_WHAT THIS EXERCISE ASKS_.
**A.** Rewrite the paragraph beginning "There's a handful of things" in the common-file passage as a short list that keeps its main facts.
**B.** Give a continuation of the common-file passage, starting after its final comment line.

_SELECTION_.
══════════

There’s a handful of things we haven’t covered, and it’ll all be thrown into a common file until it finds a better home. This includes an aggregate for an intersection, an image aggregate to sling the data around, a random number generator and the affiliated functions, a function for printing .ppm images, and the fabled quadratic function.

#pragma once

#include <algorithm>
#include <cmath>
#include <iostream>
#include <numbers>
#include <random>
#include <vector>

#include “color.hpp”
#include “vec3.hpp”

struct object;

//!! this probably is not a great place for this haha
//!! because we need the forward declaration to make this work!
struct hit {
  Float t;
  vec3 p, n, w_i;
  const object *obj;
};

//!! super simple image struct to help us sling pixels around
struct image {
  int width, height;
  // row major: (r, c) = row * width + c
  std::vector<color> data;
};

//!! as a monte carlo program, we need a source of randomness!
//!! We use std::mt19937 here but many implementations use the
//!! pcg family for good quality and fast random numbers
//!! there’s quite some theory here, and generally it’s better to have
//!! even coverage than truly random coverage so some opt to use
//!! low discrepency sequences (especially on camera sampling!)

══════════

_INFORMATION GIVEN_.
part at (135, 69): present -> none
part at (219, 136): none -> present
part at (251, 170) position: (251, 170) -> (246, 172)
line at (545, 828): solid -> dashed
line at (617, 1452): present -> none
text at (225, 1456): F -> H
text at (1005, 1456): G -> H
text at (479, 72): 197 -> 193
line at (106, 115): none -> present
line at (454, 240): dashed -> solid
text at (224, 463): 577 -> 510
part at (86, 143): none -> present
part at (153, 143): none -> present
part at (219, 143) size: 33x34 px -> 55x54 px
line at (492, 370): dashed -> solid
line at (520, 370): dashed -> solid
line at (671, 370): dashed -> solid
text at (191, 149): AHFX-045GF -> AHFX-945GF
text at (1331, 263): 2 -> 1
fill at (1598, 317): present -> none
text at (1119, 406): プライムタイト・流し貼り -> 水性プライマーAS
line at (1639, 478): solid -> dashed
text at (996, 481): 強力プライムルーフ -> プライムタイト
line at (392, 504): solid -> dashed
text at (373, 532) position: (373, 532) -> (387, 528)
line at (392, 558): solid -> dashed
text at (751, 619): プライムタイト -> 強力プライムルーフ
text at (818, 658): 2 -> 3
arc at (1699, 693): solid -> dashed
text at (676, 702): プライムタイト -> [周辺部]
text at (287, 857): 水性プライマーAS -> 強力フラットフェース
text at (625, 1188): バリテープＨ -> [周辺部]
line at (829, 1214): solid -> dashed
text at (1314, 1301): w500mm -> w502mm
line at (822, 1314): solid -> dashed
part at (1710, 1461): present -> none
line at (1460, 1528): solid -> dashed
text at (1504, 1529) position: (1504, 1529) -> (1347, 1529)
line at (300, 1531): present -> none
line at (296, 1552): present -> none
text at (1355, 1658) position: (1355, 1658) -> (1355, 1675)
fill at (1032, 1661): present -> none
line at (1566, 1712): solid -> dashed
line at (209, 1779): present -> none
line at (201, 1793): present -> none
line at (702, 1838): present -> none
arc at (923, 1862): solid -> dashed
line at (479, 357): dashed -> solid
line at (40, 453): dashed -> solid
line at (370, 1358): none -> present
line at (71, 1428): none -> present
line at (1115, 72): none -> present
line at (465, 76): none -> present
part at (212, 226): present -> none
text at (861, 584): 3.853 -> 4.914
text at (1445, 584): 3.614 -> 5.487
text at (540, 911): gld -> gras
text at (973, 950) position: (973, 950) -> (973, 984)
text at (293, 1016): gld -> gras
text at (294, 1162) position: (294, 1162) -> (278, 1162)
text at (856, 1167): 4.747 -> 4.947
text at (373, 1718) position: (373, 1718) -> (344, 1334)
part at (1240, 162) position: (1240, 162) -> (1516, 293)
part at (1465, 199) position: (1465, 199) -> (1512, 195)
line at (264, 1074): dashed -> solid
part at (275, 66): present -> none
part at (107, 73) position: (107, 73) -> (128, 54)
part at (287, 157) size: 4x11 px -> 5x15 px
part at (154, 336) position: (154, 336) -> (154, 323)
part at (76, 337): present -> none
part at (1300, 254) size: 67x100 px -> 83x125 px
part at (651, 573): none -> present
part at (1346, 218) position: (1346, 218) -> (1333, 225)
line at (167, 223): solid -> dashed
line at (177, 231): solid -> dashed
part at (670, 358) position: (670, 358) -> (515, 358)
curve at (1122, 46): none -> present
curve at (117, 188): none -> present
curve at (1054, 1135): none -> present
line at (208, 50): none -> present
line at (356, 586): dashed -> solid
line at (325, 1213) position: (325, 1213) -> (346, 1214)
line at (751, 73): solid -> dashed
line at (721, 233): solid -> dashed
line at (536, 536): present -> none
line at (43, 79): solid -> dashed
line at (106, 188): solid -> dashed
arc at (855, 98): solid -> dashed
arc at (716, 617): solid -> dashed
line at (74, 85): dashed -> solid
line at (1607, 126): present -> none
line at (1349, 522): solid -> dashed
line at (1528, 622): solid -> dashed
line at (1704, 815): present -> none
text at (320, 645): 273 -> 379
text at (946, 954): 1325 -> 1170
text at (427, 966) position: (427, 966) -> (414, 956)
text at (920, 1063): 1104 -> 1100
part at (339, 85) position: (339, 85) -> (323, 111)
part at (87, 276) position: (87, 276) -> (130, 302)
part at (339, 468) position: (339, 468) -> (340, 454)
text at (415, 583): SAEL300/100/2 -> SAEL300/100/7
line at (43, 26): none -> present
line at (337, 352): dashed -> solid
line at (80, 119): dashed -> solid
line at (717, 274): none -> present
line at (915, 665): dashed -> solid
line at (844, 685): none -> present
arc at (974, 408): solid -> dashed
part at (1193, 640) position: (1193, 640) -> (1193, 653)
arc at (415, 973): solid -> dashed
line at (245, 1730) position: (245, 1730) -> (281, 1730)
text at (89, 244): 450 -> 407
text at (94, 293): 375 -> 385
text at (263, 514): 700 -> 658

══════════

_RESULTS OF THE TASKS_.
**A.**
Items not yet covered go into a common file until they find a better home:
- an aggregate for an intersection
- an image aggregate for moving data around
- a random number generator and its related functions
- a function for printing .ppm images
- the quadratic function

**B.**
class rng_std {
public:
  rng_std() : m_rng(0) {}
  rng_std(uint64_t seed) : m_rng(seed) {}
  Float random_float(Float lo = 0.0, Float hi = 1.0) {
    std::uniform_real_distribution<Float> dist(lo, hi);
    return dist(m_rng);
  }

  static rng_std &get() {
    static rng_std instance;
    return instance;
  }

private:
  std::mt19937 m_rng;
};
using rng = rng_std;

//!! inline so we can keep our .hpp warning free :)
//!! this is one way to uniformly sample a unit vector
//!! again sampling is difficult and I haven’t thought about
//!! it enough to be confident enough to write about it.
//!! No, picking a random theta and phi does not work (poles will be oversaturated).
inline vec3 random_unit_vector(rng &r) {
  Float u = r.random_float();
  Float v = r.random_float();
  Float theta = 2 * std::numbers::pi * u;
  Float phi = std::acos(2 * v - 1);

  return vec3{std::sin(phi) * std::cos(theta), std::sin(phi) * std::sin(theta),
              std::cos(phi)};
}

// scales f to [lo, hi], on a scale from [0, 1]
template <class Float, class T> T scale(Float f, T lo, T hi) {
  T range = hi - lo;

  f = std::clamp(f, (Float)0, (Float)1);
  return (T)(f * range);
}

//!! writing images to ppm.
//!! header is magic number P3 for ascii rgb, width and height are self
//!! explanatory, 255 is the max value (1 byte)
template <class Stream> Stream &write_ppm(Stream &file, const image &im) {
  file << “P3\n”
       << im.width << " " << im.height << “\n”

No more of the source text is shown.